私たちは、試しているあいだに制限されることなく、何かより多くを得たと感じて、買うのを楽しみにしてもらえる試用版を出したい。だが、そんな試用版はどう実現するのか。私たちは、製品の他のあらゆる面を作るときと同じように、試用版の概念でも優れたいと思っている。今のところ、試用版はなくても困らない。だが、試せば Writer をもっと好きになってくれる人がたくさんいることは分かっている。あとは、それをどう正しくやるかを見つけるだけだ。

4. 次のアップデート

主要なバグと、1.0 のいけてない制限に対処する 1.0.1 をリリースしたばかりだ。Writer for Mac には現在、次の機能がある。

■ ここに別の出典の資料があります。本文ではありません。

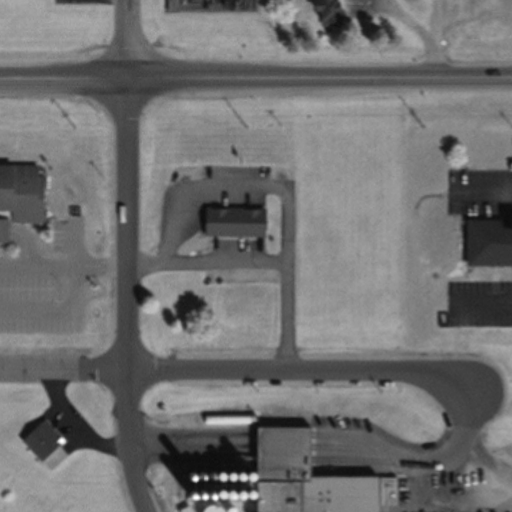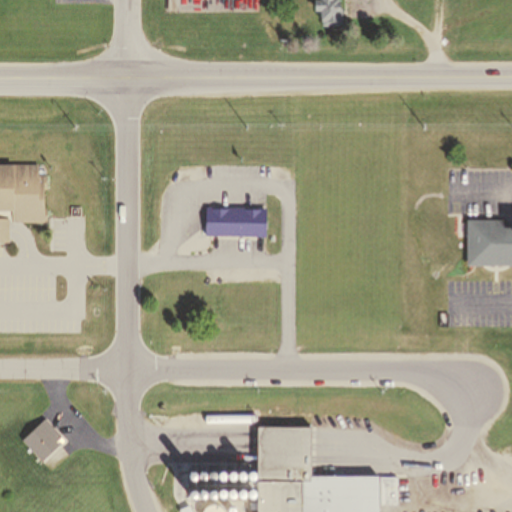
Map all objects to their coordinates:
building: (325, 11)
building: (319, 13)
road: (126, 39)
road: (256, 79)
road: (280, 187)
road: (481, 193)
building: (21, 195)
building: (226, 222)
building: (486, 240)
building: (484, 242)
road: (206, 264)
road: (126, 296)
road: (461, 319)
road: (63, 369)
road: (299, 370)
building: (36, 441)
building: (300, 477)
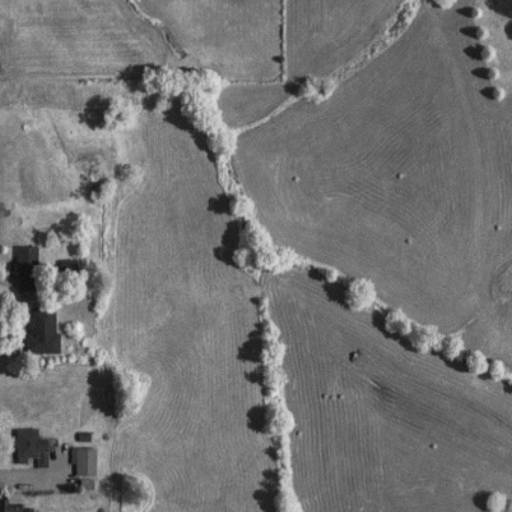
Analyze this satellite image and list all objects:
building: (19, 269)
building: (34, 330)
building: (23, 447)
building: (75, 461)
building: (6, 503)
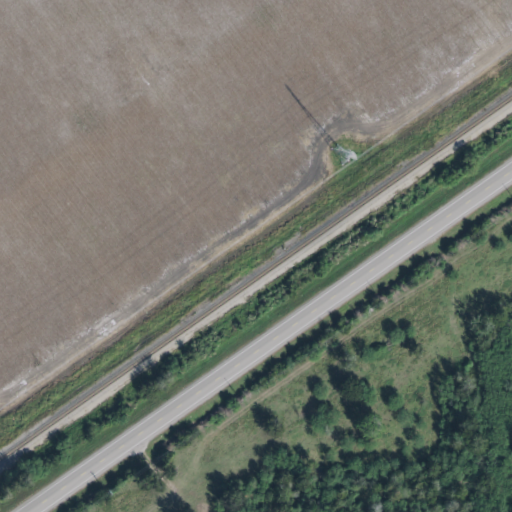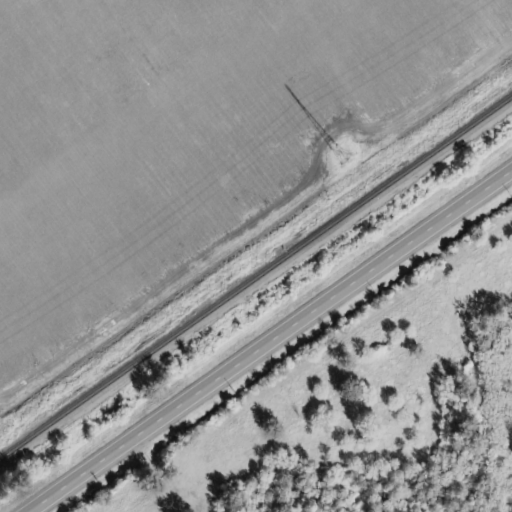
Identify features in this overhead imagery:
power tower: (340, 159)
railway: (256, 279)
road: (270, 339)
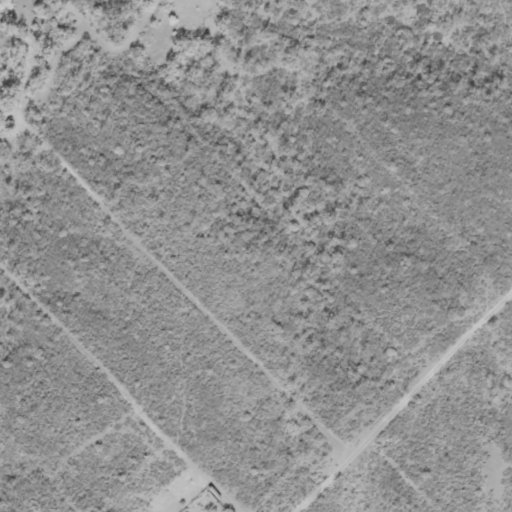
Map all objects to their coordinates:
road: (374, 43)
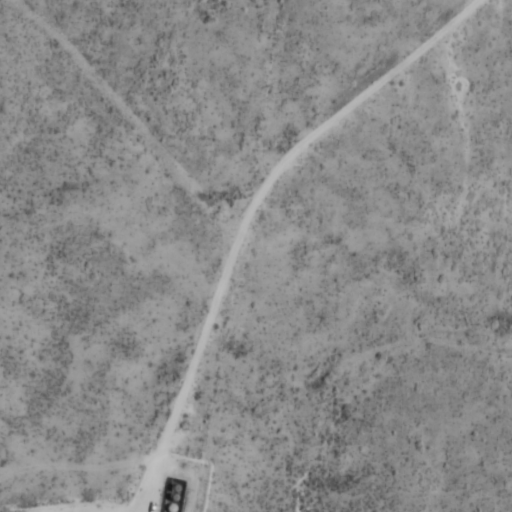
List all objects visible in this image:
road: (129, 117)
road: (231, 262)
road: (297, 375)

  • Cmd-B と Cmd-I の Auto-Markdown ショートカット
  • HTML 書き出し
  • フルスクリーンでの単語数・文字数カウントと読書時間
  • さまざまなファイル形式(.mkd、.text など)での開く・保存
  • フルスクリーン、タイトルバー、印刷などのバグ修正

2 週間という短い期間では対処できなかった問題がまだいくつかあるが、まもなくさらにアップデートを出す予定だ。今後のバージョンでは、テキストのズーム +/−、より多くの言語、QuickCursor 互換性、よりよいファイル処理、スマートクォート、記憶されるスペル設定、ウィンドウサイズ、そしてまだ話したくない、とてもクールなものが追加される。